◆ **What the task requires**
Copy out the records below, replacing "Subject" with "Topic" and leaving everything else unchanged.

◆ **Data excerpts**
++++++++++++++++++++

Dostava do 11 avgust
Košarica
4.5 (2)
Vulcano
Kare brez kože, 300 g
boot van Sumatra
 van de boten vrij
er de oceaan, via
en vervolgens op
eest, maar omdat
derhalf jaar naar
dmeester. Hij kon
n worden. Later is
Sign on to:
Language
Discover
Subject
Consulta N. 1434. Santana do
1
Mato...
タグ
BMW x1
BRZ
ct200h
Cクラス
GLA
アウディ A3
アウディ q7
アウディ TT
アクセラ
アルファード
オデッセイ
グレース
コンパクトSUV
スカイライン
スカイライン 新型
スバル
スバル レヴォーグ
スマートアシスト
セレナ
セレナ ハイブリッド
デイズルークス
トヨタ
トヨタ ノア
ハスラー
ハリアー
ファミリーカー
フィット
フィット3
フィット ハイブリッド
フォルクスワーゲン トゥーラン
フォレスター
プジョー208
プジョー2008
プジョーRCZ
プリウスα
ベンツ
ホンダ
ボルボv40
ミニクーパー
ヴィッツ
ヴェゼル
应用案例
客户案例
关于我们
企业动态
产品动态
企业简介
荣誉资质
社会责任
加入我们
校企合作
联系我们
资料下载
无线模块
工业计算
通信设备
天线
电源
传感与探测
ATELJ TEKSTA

++++++++++++++++++++

◆ **Output below**
Dostava do 11 avgust
Košarica
4.5 (2)
Vulcano
Kare brez kože, 300 g
boot van Sumatra
 van de boten vrij
er de oceaan, via
en vervolgens op
eest, maar omdat
derhalf jaar naar
dmeester. Hij kon
n worden. Later is
Sign on to:
Language
Discover
Topic
Consulta N. 1434. Santana do
1
Mato...
タグ
BMW x1
BRZ
ct200h
Cクラス
GLA
アウディ A3
アウディ q7
アウディ TT
アクセラ
アルファード
オデッセイ
グレース
コンパクトSUV
スカイライン
スカイライン 新型
スバル
スバル レヴォーグ
スマートアシスト
セレナ
セレナ ハイブリッド
デイズルークス
トヨタ
トヨタ ノア
ハスラー
ハリアー
ファミリーカー
フィット
フィット3
フィット ハイブリッド
フォルクスワーゲン トゥーラン
フォレスター
プジョー208
プジョー2008
プジョーRCZ
プリウスα
ベンツ
ホンダ
ボルボv40
ミニクーパー
ヴィッツ
ヴェゼル
应用案例
客户案例
关于我们
企业动态
产品动态
企业简介
荣誉资质
社会责任
加入我们
校企合作
联系我们
资料下载
无线模块
工业计算
通信设备
天线
电源
传感与探测
ATELJ TEKSTA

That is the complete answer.